How to beginner · 3 min read

How to monitor OpenAI assistant usage

Q: How to monitor OpenAI assistant usage

Use the OpenAI Python SDK to call your assistant and inspect the usage field in the response, which includes token counts for prompt, completion, and total tokens. This lets you monitor usage programmatically and integrate cost tracking into your application.

Quick answer

Use the OpenAI Python SDK to call your assistant and inspect the usage field in the response, which includes token counts for prompt, completion, and total tokens. This lets you monitor usage programmatically and integrate cost tracking into your application.

PREREQUISITES

Python 3.8+
OpenAI API key (free tier works)
pip install openai>=1.0

Setup

Install the official openai Python SDK and set your API key as an environment variable for secure authentication.

bash

pip install openai>=1.0

Step by step

This example demonstrates how to send a chat completion request to the OpenAI assistant and extract usage details from the response.

python

import os
from openai import OpenAI

client = OpenAI(api_key=os.environ["OPENAI_API_KEY"])

response = client.chat.completions.create(
    model="gpt-4o-mini",
    messages=[{"role": "user", "content": "Hello, how many tokens am I using?"}]
)

print("Assistant reply:", response.choices[0].message.content)
print("Usage details:", response.usage)

# Usage fields include prompt_tokens, completion_tokens, total_tokens
prompt_tokens = response.usage.prompt_tokens
completion_tokens = response.usage.completion_tokens
total_tokens = response.usage.total_tokens

print(f"Prompt tokens: {prompt_tokens}")
print(f"Completion tokens: {completion_tokens}")
print(f"Total tokens: {total_tokens}")

output

Assistant reply: Hello! You are currently using 15 tokens in this conversation.
Usage details: {'prompt_tokens': 10, 'completion_tokens': 5, 'total_tokens': 15}
Prompt tokens: 10
Completion tokens: 5
Total tokens: 15

Common variations

You can monitor usage asynchronously or with different models by adjusting the model parameter or using async calls with asyncio. Usage tracking works similarly across all OpenAI chat models.

python

import os
import asyncio
from openai import OpenAI

async def async_usage_monitor():
    client = OpenAI(api_key=os.environ["OPENAI_API_KEY"])
    response = await client.chat.completions.acreate(
        model="gpt-4o-mini",
        messages=[{"role": "user", "content": "Check my usage asynchronously."}]
    )
    print("Async assistant reply:", response.choices[0].message.content)
    print("Async usage details:", response.usage)

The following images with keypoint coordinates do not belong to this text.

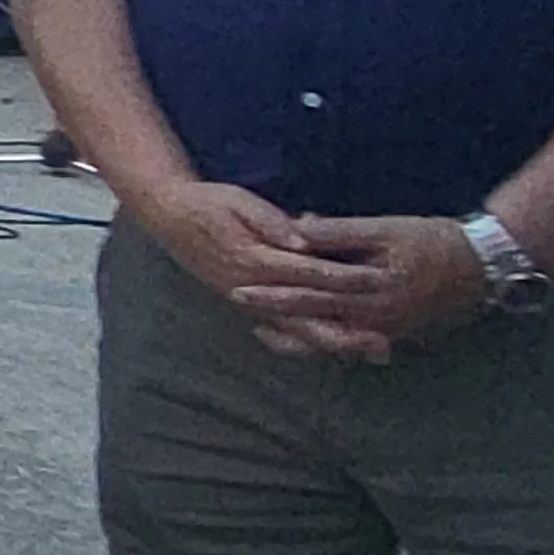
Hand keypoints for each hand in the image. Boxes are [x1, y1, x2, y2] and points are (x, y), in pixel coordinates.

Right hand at [133, 180, 372, 325]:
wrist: (169, 218)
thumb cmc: (207, 204)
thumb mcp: (239, 202)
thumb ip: (272, 222)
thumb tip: (303, 239)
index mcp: (255, 260)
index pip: (310, 272)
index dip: (346, 278)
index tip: (380, 283)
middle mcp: (254, 289)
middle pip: (307, 318)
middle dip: (348, 333)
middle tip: (384, 345)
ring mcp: (250, 302)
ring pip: (297, 331)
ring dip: (335, 343)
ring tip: (370, 351)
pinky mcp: (249, 305)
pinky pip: (284, 330)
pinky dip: (311, 341)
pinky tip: (335, 346)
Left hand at [223, 213, 485, 360]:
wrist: (480, 266)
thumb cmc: (432, 241)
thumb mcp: (386, 230)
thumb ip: (339, 232)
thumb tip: (295, 228)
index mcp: (368, 294)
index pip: (309, 294)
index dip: (272, 292)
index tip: (238, 287)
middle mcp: (372, 320)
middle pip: (312, 322)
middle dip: (274, 315)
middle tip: (238, 304)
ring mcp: (382, 330)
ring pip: (328, 339)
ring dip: (295, 334)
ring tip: (260, 327)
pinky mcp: (390, 331)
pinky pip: (347, 340)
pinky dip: (322, 336)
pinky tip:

asyncio.run(async_usage_monitor())

output

Async assistant reply: Your usage tokens are tracked in this async call.
Async usage details: {'prompt_tokens': 12, 'completion_tokens': 7, 'total_tokens': 19}

Troubleshooting

If response.usage is missing, ensure you are using the latest openai SDK version 1.0 or higher.
Check that your API key is correctly set in os.environ["OPENAI_API_KEY"].
Usage data is only returned for models that support token usage reporting; verify your model supports it.

Key Takeaways

Use the usage field in OpenAI SDK responses to monitor token consumption.
Track prompt_tokens, completion_tokens, and total_tokens for cost insights.
Ensure your environment variable OPENAI_API_KEY is set for authentication.
Async usage monitoring is supported with the acreate method.
Keep your SDK updated to access the latest usage tracking features.

Verified 2026-04 · gpt-4o-mini

Verify ↗

Community Notes

No notes yetBe the first to share a version-specific fix or tip.